→ **What you have to do**
Below this line are records; transcribe exactly the lines between the one holding "Enable option to add opportunities to segment" and the one holding "so that you can", inclusive, and omit the pictures.

→ **Study material**
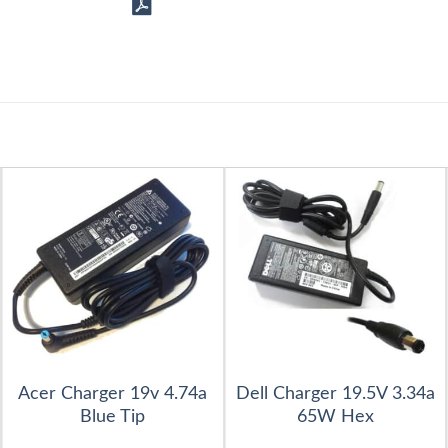
Acer Charger 19v 4.74a
Dell Charger 19.5V 3.34a
Blue Tip
65W Hex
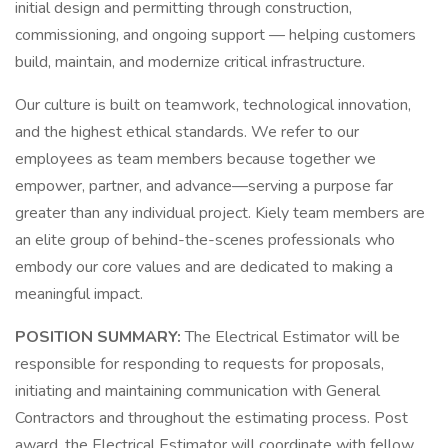
initial design and permitting through construction,
commissioning, and ongoing support — helping customers
build, maintain, and modernize critical infrastructure.
Our culture is built on teamwork, technological innovation,
and the highest ethical standards. We refer to our
employees as team members because together we
empower, partner, and advance—serving a purpose far
greater than any individual project. Kiely team members are
an elite group of behind-the-scenes professionals who
embody our core values and are dedicated to making a
meaningful impact.
POSITION SUMMARY:
The Electrical Estimator will be
responsible for responding to requests for proposals,
initiating and maintaining communication with General
Contractors and throughout the estimating process. Post
award, the Electrical Estimator will coordinate with fellow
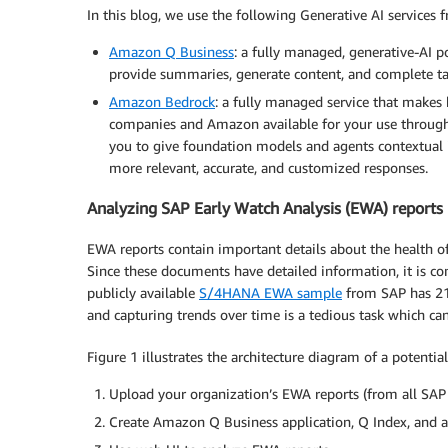
In this blog, we use the following Generative AI services
Amazon Q Business
: a fully managed, generative-AI p
provide summaries, generate content, and complete ta
Amazon Bedrock
: a fully managed service that make
companies and Amazon available for your use through
you to give foundation models and agents contextual 
more relevant, accurate, and customized responses.
Analyzing SAP Early Watch Analysis (EWA) reports 
EWA reports contain important details about the health o
Since these documents have detailed information, it is c
publicly available
S/4HANA EWA sample
from SAP has 213
and capturing trends over time is a tedious task which 
Figure 1 illustrates the architecture diagram of a potential
Upload your organization’s EWA reports (from all SA
Create Amazon Q Business application, Q Index, and a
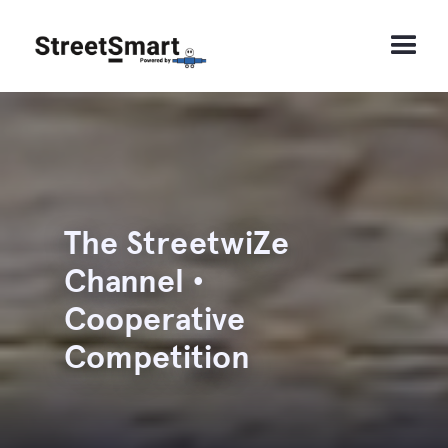
The StreetwiZe
Channel •
Cooperative
Competition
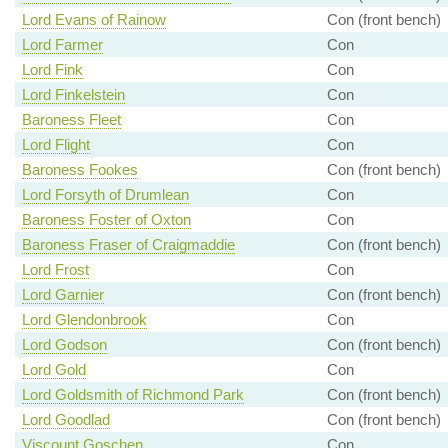
Lord Evans of Rainow
Con (front bench)
Lord Farmer
Con
Lord Fink
Con
Lord Finkelstein
Con
Baroness Fleet
Con
Lord Flight
Con
Baroness Fookes
Con (front bench)
Lord Forsyth of Drumlean
Con
Baroness Foster of Oxton
Con
Baroness Fraser of Craigmaddie
Con (front bench)
Lord Frost
Con
Lord Garnier
Con (front bench)
Lord Glendonbrook
Con
Lord Godson
Con (front bench)
Lord Gold
Con
Lord Goldsmith of Richmond Park
Con (front bench)
Lord Goodlad
Con (front bench)
Viscount Goschen
Con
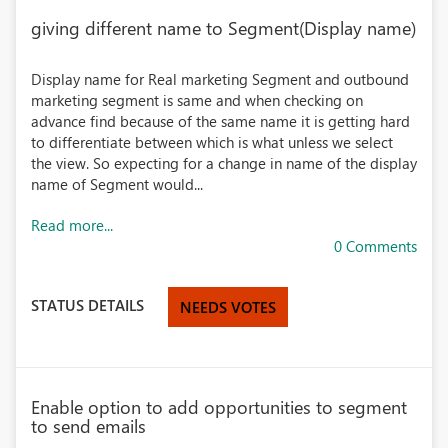
giving different name to Segment(Display name)
Display name for Real marketing Segment and outbound
marketing segment is same and when checking on
advance find because of the same name it is getting hard
to differentiate between which is what unless we select
the view. So expecting for a change in name of the display
name of Segment would...
Read more...
0 Comments
STATUS DETAILS
NEEDS VOTES
Enable option to add opportunities to segment
to send emails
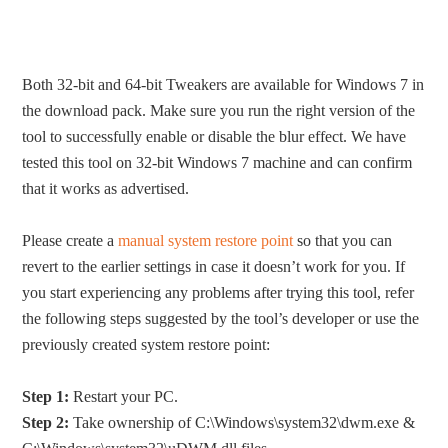
Both 32-bit and 64-bit Tweakers are available for Windows 7 in
the download pack. Make sure you run the right version of the
tool to successfully enable or disable the blur effect. We have
tested this tool on 32-bit Windows 7 machine and can confirm
that it works as advertised.
Please create a
manual system restore point
so that you can
revert to the earlier settings in case it doesn’t work for you. If
you start experiencing any problems after trying this tool, refer
the following steps suggested by the tool’s developer or use the
previously created system restore point:
Step 1:
Restart your PC.
Step 2:
Take ownership of C:\Windows\system32\dwm.exe &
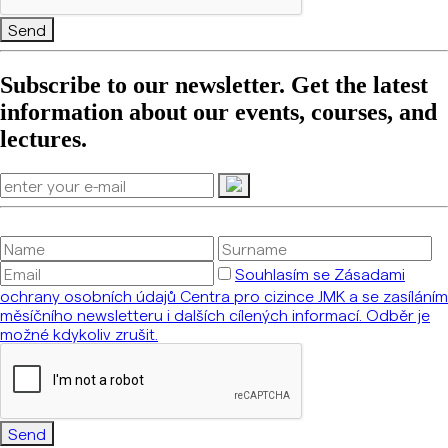
Send
Subscribe to our newsletter. Get the latest
information about our events, courses, and
lectures.
Souhlasím se Zásadami
ochrany osobních údajů Centra pro cizince JMK a se zasíláním
měsíčního newsletteru i dalších cílených informací. Odběr je
možné kdykoliv zrušit.
Send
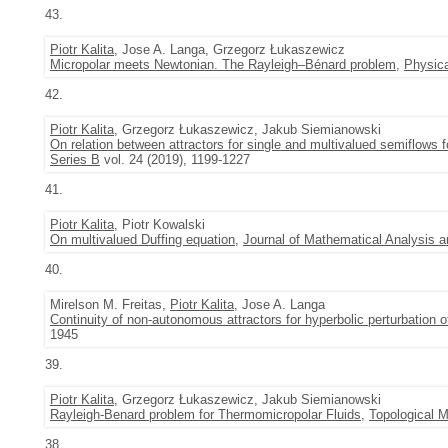
43.
Piotr Kalita
, Jose A. Langa, Grzegorz Łukaszewicz
Micropolar meets Newtonian. The Rayleigh–Bénard problem
,
Physic
42.
Piotr Kalita
, Grzegorz Łukaszewicz, Jakub Siemianowski
On relation between attractors for single and multivalued semiflows 
Series B
vol. 24 (2019), 1199-1227
41.
Piotr Kalita
, Piotr Kowalski
On multivalued Duffing equation
,
Journal of Mathematical Analysis a
40.
Mirelson M. Freitas,
Piotr Kalita
, Jose A. Langa
Continuity of non-autonomous attractors for hyperbolic perturbation o
1945
39.
Piotr Kalita
, Grzegorz Łukaszewicz, Jakub Siemianowski
Rayleigh-Benard problem for Thermomicropolar Fluids
,
Topological M
38.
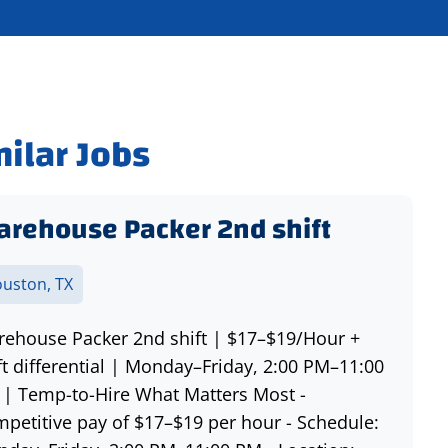
milar Jobs
rehouse Packer 2nd shift
uston, TX
ehouse Packer 2nd shift | $17–$19/Hour +
ft differential | Monday–Friday, 2:00 PM–11:00
| Temp-to-Hire What Matters Most -
petitive pay of $17–$19 per hour - Schedule:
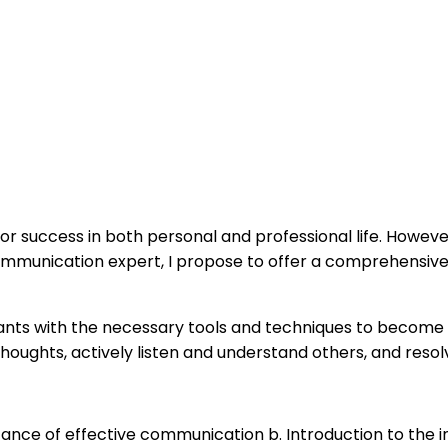
 for success in both personal and professional life. Howev
 a communication expert, I propose to offer a comprehensiv
icipants with the necessary tools and techniques to becom
 thoughts, actively listen and understand others, and resol
rtance of effective communication b. Introduction to the 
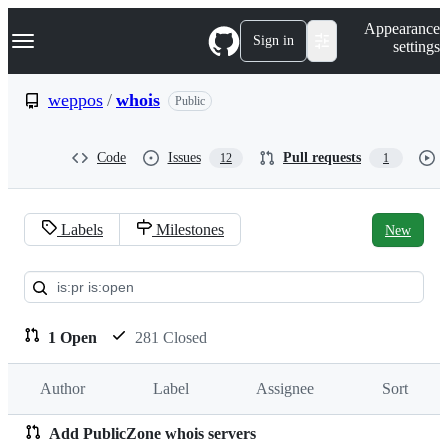
S
Navigation Menu
Appearance
k
Sign in
settings
i
p
t
weppos
/
whois
Public
o
c
o
Code
Issues
Pull requests
12
1
n
t
e
n
Labels
Milestones
New
t
Pull
requests:
weppos/whois
1 Open
281 Closed
Author
Label
Assignee
Sort
Add PublicZone whois servers
Pull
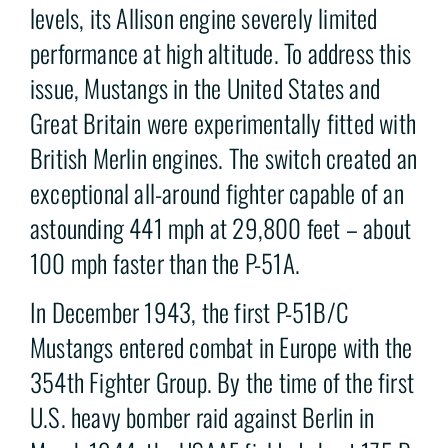
levels, its Allison engine severely limited
performance at high altitude. To address this
issue, Mustangs in the United States and
Great Britain were experimentally fitted with
British Merlin engines. The switch created an
exceptional all-around fighter capable of an
astounding 441 mph at 29,800 feet – about
100 mph faster than the P-51A.
In December 1943, the first P-51B/C
Mustangs entered combat in Europe with the
354th Fighter Group. By the time of the first
U.S. heavy bomber raid against Berlin in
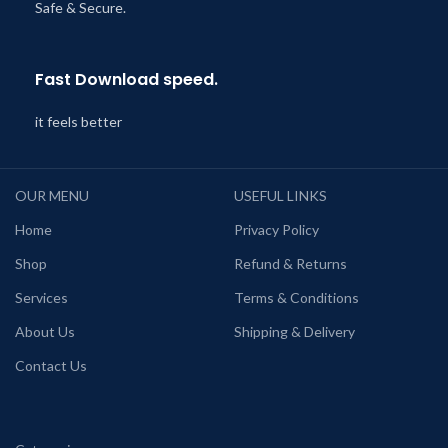
Safe & Secure.
Fast Download speed.
it feels better
OUR MENU
USEFUL LINKS
Home
Privacy Policy
Shop
Refund & Returns
Services
Terms & Conditions
About Us
Shipping & Delivery
Contact Us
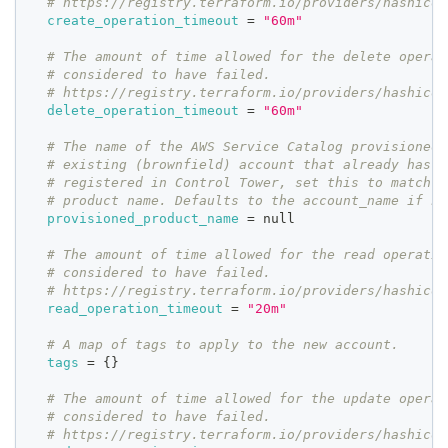
# https://registry.terraform.io/providers/hashicor
create_operation_timeout
=
"60m"
# The amount of time allowed for the delete operat
# considered to have failed.
# https://registry.terraform.io/providers/hashicor
delete_operation_timeout
=
"60m"
# The name of the AWS Service Catalog provisioned 
# existing (brownfield) account that already has a
# registered in Control Tower, set this to match t
# product name. Defaults to the account_name if no
provisioned_product_name
=
 null
# The amount of time allowed for the read operatio
# considered to have failed.
# https://registry.terraform.io/providers/hashicor
read_operation_timeout
=
"20m"
# A map of tags to apply to the new account.
tags
=
{
}
# The amount of time allowed for the update operat
# considered to have failed.
# https://registry.terraform.io/providers/hashicor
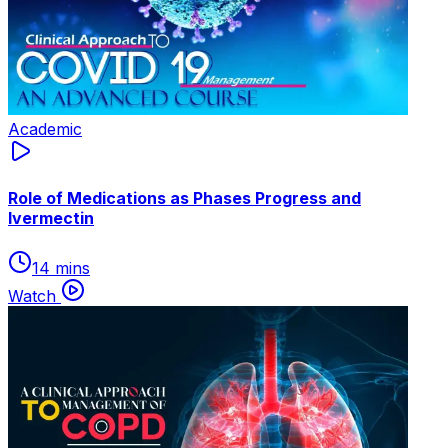
Academic
Role of Medications as Phases Progress and
lvermectin
14 mins
Watch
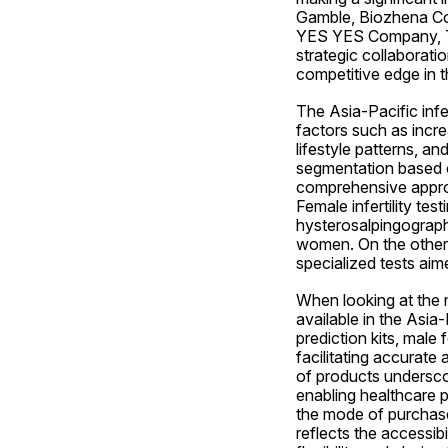
Gamble, Biozhena Cor
YES YES Company, TE
strategic collaborati
competitive edge in th
The Asia-Pacific infer
factors such as incre
lifestyle patterns, an
segmentation based on 
comprehensive approa
Female infertility te
hysterosalpingography,
women. On the other h
specialized tests aim
When looking at the 
available in the Asia-
prediction kits, male 
facilitating accurate 
of products underscore
enabling healthcare p
the mode of purchase
reflects the accessib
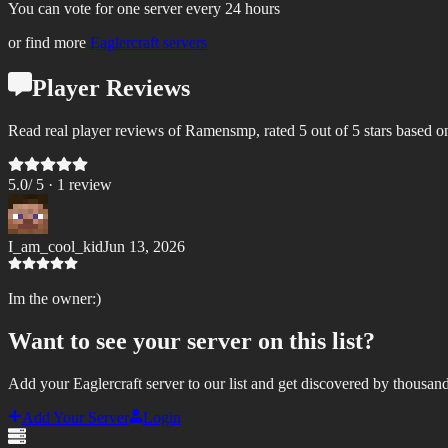
You can vote for one server every 24 hours
or find more
Eaglercraft servers
Player Reviews
Read real player reviews of Ramensmp, rated 5 out of 5 stars based o
5.0
/ 5 ·
1
review
I_am_cool_kid
Jun 13, 2026
Im the owner:)
Want to see your server on this list?
Add your Eaglercraft server to our list and get discovered by thousand
Add Your Server
Login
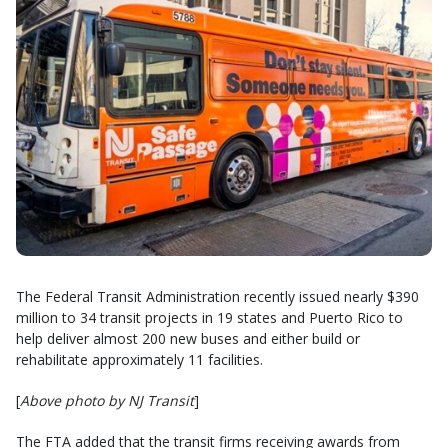
The Federal Transit Administration recently issued nearly $390
million to 34 transit projects in 19 states and Puerto Rico to
help deliver almost 200 new buses and either build or
rehabilitate approximately 11 facilities.
[
Above photo by NJ Transit
]
The FTA added that the transit firms receiving awards from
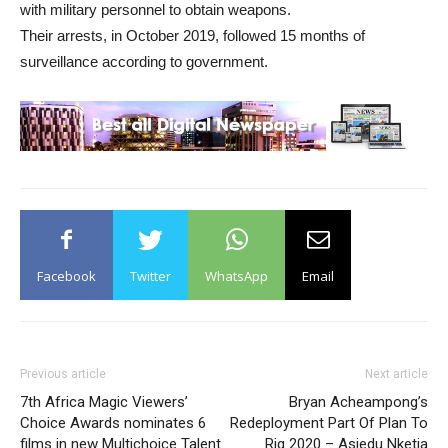
with military personnel to obtain weapons.
Their arrests, in October 2019, followed 15 months of
surveillance according to government.
Facebook
Twitter
WhatsApp
Email
Previous article
Next article
7th Africa Magic Viewers’
Bryan Acheampong’s
Choice Awards nominates 6
Redeployment Part Of Plan To
films in new Multichoice Talent
Rig 2020 – Asiedu Nketia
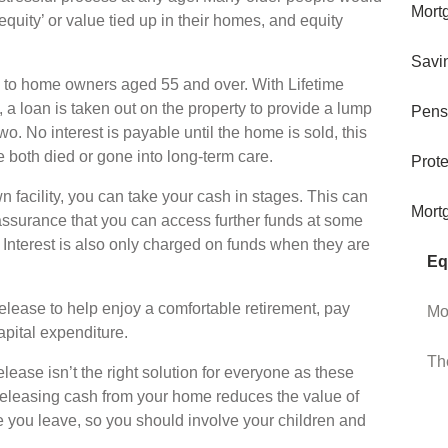
Mort
‘equity’ or value tied up in their homes, and equity
Savi
e to home owners aged 55 and over. With Lifetime
, a loan is taken out on the property to provide a lump
Pens
o. No interest is payable until the home is sold, this
both died or gone into long-term care.
Prote
 facility, you can take your cash in stages. This can
Mort
reassurance that you can access further funds at some
 Interest is also only charged on funds when they are
Eq
lease to help enjoy a comfortable retirement, pay
Mo
apital expenditure.
Th
elease isn’t the right solution for everyone as these
eleasing cash from your home reduces the value of
e you leave, so you should involve your children and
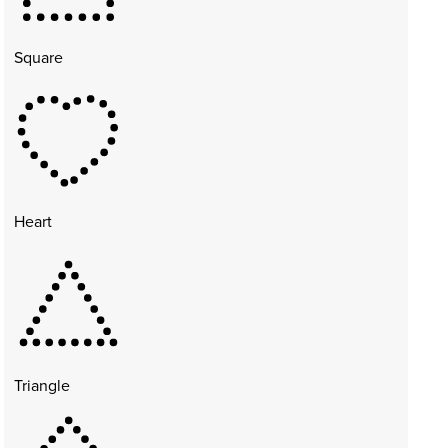
Square
Heart
Triangle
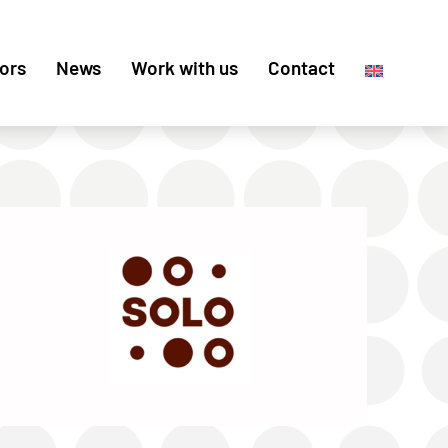
ors
News
Work with us
Contact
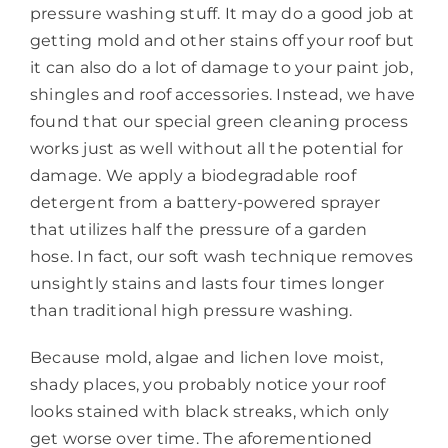
pressure washing stuff. It may do a good job at
getting mold and other stains off your roof but
it can also do a lot of damage to your paint job,
shingles and roof accessories. Instead, we have
found that our special green cleaning process
works just as well without all the potential for
damage. We apply a biodegradable roof
detergent from a battery-powered sprayer
that utilizes half the pressure of a garden
hose. In fact, our soft wash technique removes
unsightly stains and lasts four times longer
than traditional high pressure washing.
Because mold, algae and lichen love moist,
shady places, you probably notice your roof
looks stained with black streaks, which only
get worse over time. The aforementioned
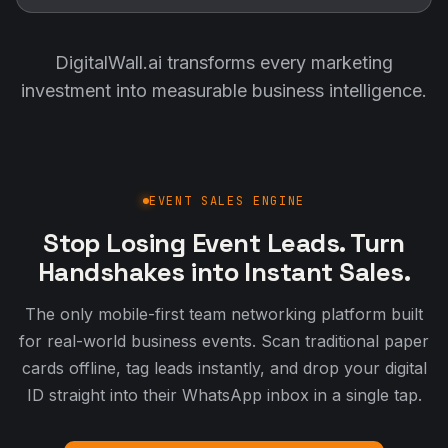
DigitalWall.ai transforms every marketing
investment into measurable business intelligence.
EVENT SALES ENGINE
Stop Losing Event Leads. Turn
Handshakes into Instant Sales.
The only mobile-first team networking platform built
for real-world business events. Scan traditional paper
cards offline, tag leads instantly, and drop your digital
ID straight into their WhatsApp inbox in a single tap.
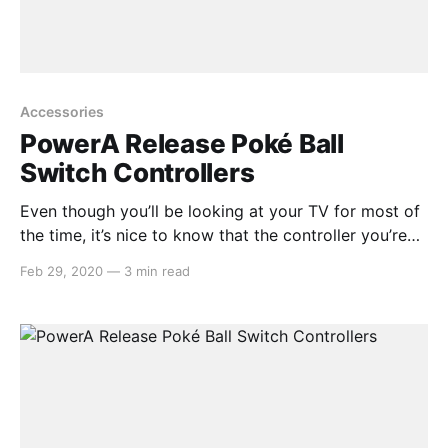
Accessories
PowerA Release Poké Ball
Switch Controllers
Even though you’ll be looking at your TV for most of
the time, it’s nice to know that the controller you’re
holding looks just as good as what’s happening on
Feb 29, 2020
—
3 min read
screen. PowerA, a gaming accessories manufacturer
that have released a whole lot of Switch accessories
in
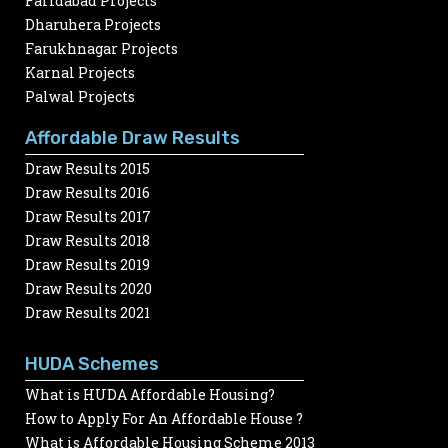
Faridabad Projects
Dharuhera Projects
Farukhnagar Projects
Karnal Projects
Palwal Projects
Affordable Draw Results
Draw Results 2015
Draw Results 2016
Draw Results 2017
Draw Results 2018
Draw Results 2019
Draw Results 2020
Draw Results 2021
HUDA Schemes
What is HUDA Affordable Housing?
How to Apply For An Affordable House ?
What is Affordable Housing Scheme 2013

→ **Result**
Enable option to add opportunities to segment
to send emails
Both 32-bit and 64-bit Tweakers are available for Windows 7 in
the download pack. Make sure you run the right version of the
tool to successfully enable or disable the blur effect. We have
tested this tool on 32-bit Windows 7 machine and can confirm
that it works as advertised.
Please create a
manual system restore point
so that you can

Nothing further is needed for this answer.